Reproduce the lines of the listing word for word, starting at its first line and ending at the line that contains "Kaufsignale, die eine", including both of those lines.

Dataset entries
══════════════════════════════
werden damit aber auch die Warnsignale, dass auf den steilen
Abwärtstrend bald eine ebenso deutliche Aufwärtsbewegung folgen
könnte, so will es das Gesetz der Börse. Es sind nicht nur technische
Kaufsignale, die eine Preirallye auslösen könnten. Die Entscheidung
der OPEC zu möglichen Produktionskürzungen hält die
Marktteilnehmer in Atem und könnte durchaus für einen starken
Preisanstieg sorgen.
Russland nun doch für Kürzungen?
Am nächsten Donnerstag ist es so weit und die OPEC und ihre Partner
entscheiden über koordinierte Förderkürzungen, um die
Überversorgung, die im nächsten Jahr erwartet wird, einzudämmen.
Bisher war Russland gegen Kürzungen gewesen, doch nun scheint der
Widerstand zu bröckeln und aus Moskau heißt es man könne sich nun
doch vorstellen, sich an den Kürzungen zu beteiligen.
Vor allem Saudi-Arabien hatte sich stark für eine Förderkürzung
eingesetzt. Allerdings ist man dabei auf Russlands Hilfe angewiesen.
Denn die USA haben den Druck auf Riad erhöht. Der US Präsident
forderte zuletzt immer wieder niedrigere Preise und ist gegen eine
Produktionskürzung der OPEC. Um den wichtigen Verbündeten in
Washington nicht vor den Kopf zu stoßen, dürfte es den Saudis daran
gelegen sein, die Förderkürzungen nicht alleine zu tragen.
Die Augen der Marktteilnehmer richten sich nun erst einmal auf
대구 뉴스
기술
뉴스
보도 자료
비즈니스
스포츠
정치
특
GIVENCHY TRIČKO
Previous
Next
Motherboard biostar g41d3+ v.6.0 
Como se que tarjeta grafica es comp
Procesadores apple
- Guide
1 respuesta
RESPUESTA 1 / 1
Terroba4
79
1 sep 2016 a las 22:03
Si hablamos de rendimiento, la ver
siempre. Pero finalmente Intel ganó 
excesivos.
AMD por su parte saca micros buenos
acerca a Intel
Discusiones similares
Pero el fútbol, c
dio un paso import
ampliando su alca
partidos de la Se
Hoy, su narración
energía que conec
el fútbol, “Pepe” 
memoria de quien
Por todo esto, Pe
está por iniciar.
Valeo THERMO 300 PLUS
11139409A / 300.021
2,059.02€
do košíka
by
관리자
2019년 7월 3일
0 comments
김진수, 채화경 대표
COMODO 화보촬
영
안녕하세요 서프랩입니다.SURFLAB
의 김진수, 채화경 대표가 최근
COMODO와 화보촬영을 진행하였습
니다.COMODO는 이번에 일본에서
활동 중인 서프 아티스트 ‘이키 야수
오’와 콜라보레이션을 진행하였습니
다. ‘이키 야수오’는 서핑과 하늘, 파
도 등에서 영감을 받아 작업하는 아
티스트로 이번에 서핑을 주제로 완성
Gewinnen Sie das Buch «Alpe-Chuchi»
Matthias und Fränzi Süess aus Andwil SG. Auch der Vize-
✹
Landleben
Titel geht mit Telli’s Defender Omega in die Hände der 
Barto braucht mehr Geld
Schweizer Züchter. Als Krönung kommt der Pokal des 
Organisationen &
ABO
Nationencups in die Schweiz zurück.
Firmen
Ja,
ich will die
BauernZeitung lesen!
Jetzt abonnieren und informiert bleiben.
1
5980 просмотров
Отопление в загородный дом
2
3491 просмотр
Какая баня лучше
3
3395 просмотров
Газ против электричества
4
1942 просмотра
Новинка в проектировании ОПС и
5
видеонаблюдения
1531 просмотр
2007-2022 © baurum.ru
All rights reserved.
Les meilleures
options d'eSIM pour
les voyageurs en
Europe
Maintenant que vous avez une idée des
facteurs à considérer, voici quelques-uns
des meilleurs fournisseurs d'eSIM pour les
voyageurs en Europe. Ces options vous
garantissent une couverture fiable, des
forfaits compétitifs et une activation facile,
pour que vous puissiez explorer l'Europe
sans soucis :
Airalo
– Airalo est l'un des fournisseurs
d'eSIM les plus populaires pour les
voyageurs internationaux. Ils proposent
══════════════════════════════
### [REPLY]
werden damit aber auch die Warnsignale, dass auf den steilen
Abwärtstrend bald eine ebenso deutliche Aufwärtsbewegung folgen
könnte, so will es das Gesetz der Börse. Es sind nicht nur technische
Kaufsignale, die eine Preirallye auslösen könnten. Die Entscheidung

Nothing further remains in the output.